■ THE DATA:

--------------------

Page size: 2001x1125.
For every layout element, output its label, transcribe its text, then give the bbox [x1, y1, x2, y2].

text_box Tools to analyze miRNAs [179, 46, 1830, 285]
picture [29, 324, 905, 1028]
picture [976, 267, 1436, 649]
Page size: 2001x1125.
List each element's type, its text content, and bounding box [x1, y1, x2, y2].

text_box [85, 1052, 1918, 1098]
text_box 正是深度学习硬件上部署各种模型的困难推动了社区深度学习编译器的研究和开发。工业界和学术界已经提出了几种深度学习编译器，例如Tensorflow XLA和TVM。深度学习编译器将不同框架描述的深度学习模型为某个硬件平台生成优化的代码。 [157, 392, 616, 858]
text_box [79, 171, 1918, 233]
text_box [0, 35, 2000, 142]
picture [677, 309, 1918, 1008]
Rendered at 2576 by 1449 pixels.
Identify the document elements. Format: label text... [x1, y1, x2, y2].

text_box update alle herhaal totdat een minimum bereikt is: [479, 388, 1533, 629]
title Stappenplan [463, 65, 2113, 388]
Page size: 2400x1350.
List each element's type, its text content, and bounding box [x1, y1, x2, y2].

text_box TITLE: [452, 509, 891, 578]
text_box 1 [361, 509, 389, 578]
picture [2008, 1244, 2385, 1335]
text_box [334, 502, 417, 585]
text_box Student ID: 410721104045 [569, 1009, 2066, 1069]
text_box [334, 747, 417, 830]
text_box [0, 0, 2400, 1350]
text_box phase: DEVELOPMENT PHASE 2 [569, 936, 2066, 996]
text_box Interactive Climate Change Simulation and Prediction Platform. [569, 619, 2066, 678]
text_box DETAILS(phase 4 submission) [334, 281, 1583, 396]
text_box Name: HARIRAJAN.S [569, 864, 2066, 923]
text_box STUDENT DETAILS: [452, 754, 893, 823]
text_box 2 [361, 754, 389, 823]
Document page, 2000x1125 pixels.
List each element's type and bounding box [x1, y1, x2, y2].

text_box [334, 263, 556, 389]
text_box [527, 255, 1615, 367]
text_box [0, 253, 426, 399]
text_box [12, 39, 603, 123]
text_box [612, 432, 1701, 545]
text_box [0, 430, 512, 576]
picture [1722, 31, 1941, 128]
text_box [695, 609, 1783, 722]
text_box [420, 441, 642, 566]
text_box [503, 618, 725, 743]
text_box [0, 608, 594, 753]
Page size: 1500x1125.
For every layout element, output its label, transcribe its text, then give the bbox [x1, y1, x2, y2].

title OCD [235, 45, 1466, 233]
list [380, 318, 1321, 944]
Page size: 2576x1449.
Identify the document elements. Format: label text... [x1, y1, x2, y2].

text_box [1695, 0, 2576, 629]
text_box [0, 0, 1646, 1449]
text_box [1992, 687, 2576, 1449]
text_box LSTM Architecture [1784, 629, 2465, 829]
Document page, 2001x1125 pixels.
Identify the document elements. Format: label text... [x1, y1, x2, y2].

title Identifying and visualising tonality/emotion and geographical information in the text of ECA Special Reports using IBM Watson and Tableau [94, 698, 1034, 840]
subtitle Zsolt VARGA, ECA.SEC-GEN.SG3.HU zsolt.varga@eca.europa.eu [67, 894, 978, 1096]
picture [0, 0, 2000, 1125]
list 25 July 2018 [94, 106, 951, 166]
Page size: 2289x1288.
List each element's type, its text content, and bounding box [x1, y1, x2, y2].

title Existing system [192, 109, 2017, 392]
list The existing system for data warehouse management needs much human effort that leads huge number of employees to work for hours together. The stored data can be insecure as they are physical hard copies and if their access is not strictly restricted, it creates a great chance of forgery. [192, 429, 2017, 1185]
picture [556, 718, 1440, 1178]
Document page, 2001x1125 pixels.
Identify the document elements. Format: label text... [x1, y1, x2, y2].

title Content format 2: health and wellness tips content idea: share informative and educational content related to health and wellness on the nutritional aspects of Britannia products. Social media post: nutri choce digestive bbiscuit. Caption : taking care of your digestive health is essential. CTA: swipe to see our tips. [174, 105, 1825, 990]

--------------------

■ DIRECTIONS FOR THIS TASK: In full and without alteration, return every line above.

■ TASK OUTPUT:
Page size: 2001x1125.
For every layout element, output its label, transcribe its text, then give the bbox [x1, y1, x2, y2].

text_box Tools to analyze miRNAs [179, 46, 1830, 285]
picture [29, 324, 905, 1028]
picture [976, 267, 1436, 649]
Page size: 2001x1125.
List each element's type, its text content, and bounding box [x1, y1, x2, y2].

text_box [85, 1052, 1918, 1098]
text_box 正是深度学习硬件上部署各种模型的困难推动了社区深度学习编译器的研究和开发。工业界和学术界已经提出了几种深度学习编译器，例如Tensorflow XLA和TVM。深度学习编译器将不同框架描述的深度学习模型为某个硬件平台生成优化的代码。 [157, 392, 616, 858]
text_box [79, 171, 1918, 233]
text_box [0, 35, 2000, 142]
picture [677, 309, 1918, 1008]
Rendered at 2576 by 1449 pixels.
Identify the document elements. Format: label text... [x1, y1, x2, y2].

text_box update alle herhaal totdat een minimum bereikt is: [479, 388, 1533, 629]
title Stappenplan [463, 65, 2113, 388]
Page size: 2400x1350.
List each element's type, its text content, and bounding box [x1, y1, x2, y2].

text_box TITLE: [452, 509, 891, 578]
text_box 1 [361, 509, 389, 578]
picture [2008, 1244, 2385, 1335]
text_box [334, 502, 417, 585]
text_box Student ID: 410721104045 [569, 1009, 2066, 1069]
text_box [334, 747, 417, 830]
text_box [0, 0, 2400, 1350]
text_box phase: DEVELOPMENT PHASE 2 [569, 936, 2066, 996]
text_box Interactive Climate Change Simulation and Prediction Platform. [569, 619, 2066, 678]
text_box DETAILS(phase 4 submission) [334, 281, 1583, 396]
text_box Name: HARIRAJAN.S [569, 864, 2066, 923]
text_box STUDENT DETAILS: [452, 754, 893, 823]
text_box 2 [361, 754, 389, 823]
Document page, 2000x1125 pixels.
List each element's type and bounding box [x1, y1, x2, y2].

text_box [334, 263, 556, 389]
text_box [527, 255, 1615, 367]
text_box [0, 253, 426, 399]
text_box [12, 39, 603, 123]
text_box [612, 432, 1701, 545]
text_box [0, 430, 512, 576]
picture [1722, 31, 1941, 128]
text_box [695, 609, 1783, 722]
text_box [420, 441, 642, 566]
text_box [503, 618, 725, 743]
text_box [0, 608, 594, 753]
Page size: 1500x1125.
For every layout element, output its label, transcribe its text, then give the bbox [x1, y1, x2, y2].

title OCD [235, 45, 1466, 233]
list [380, 318, 1321, 944]
Page size: 2576x1449.
Identify the document elements. Format: label text... [x1, y1, x2, y2].

text_box [1695, 0, 2576, 629]
text_box [0, 0, 1646, 1449]
text_box [1992, 687, 2576, 1449]
text_box LSTM Architecture [1784, 629, 2465, 829]
Document page, 2001x1125 pixels.
Identify the document elements. Format: label text... [x1, y1, x2, y2].

title Identifying and visualising tonality/emotion and geographical information in the text of ECA Special Reports using IBM Watson and Tableau [94, 698, 1034, 840]
subtitle Zsolt VARGA, ECA.SEC-GEN.SG3.HU zsolt.varga@eca.europa.eu [67, 894, 978, 1096]
picture [0, 0, 2000, 1125]
list 25 July 2018 [94, 106, 951, 166]
Page size: 2289x1288.
List each element's type, its text content, and bounding box [x1, y1, x2, y2].

title Existing system [192, 109, 2017, 392]
list The existing system for data warehouse management needs much human effort that leads huge number of employees to work for hours together. The stored data can be insecure as they are physical hard copies and if their access is not strictly restricted, it creates a great chance of forgery. [192, 429, 2017, 1185]
picture [556, 718, 1440, 1178]
Document page, 2001x1125 pixels.
Identify the document elements. Format: label text... [x1, y1, x2, y2].

title Content format 2: health and wellness tips content idea: share informative and educational content related to health and wellness on the nutritional aspects of Britannia products. Social media post: nutri choce digestive bbiscuit. Caption : taking care of your digestive health is essential. CTA: swipe to see our tips. [174, 105, 1825, 990]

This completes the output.